(Beginning of Task data)

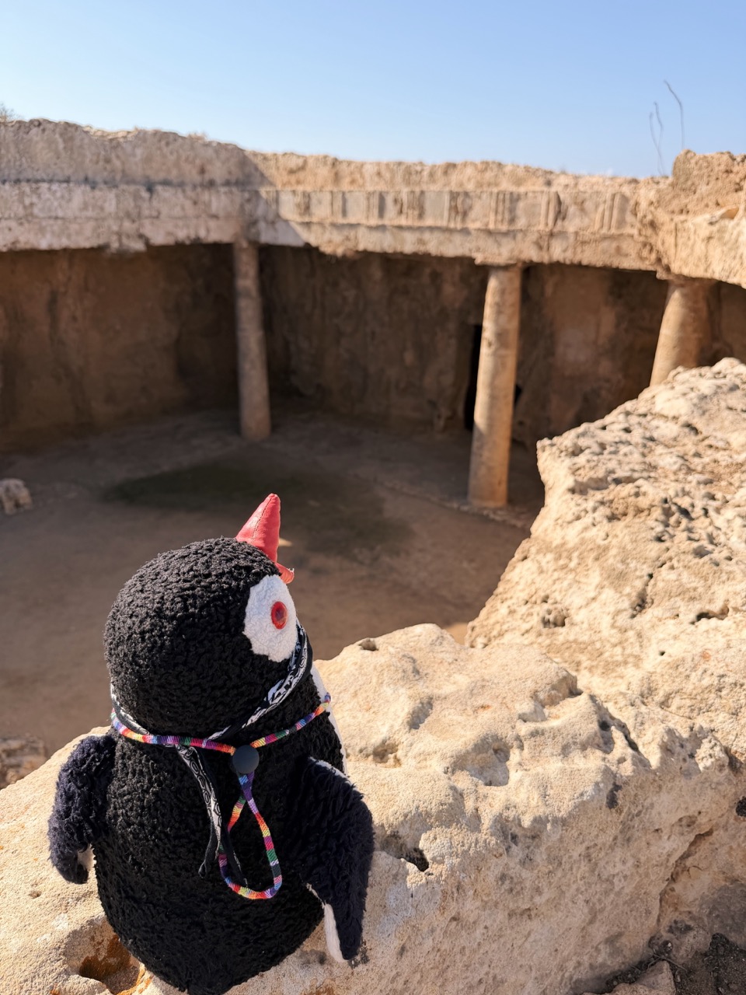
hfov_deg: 56.8
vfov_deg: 71.6
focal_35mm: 24
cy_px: 498
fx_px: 690
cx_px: 373
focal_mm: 6.76
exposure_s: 1/3279
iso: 80
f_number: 1.78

(End of Task data)

Task brief ▸ Please retype the data exactly, but do not carry over any picture.

Answer to the problem ▸
hfov_deg: 56.8
vfov_deg: 71.6
focal_35mm: 24
cy_px: 498
fx_px: 690
cx_px: 373
focal_mm: 6.76
exposure_s: 1/3279
iso: 80
f_number: 1.78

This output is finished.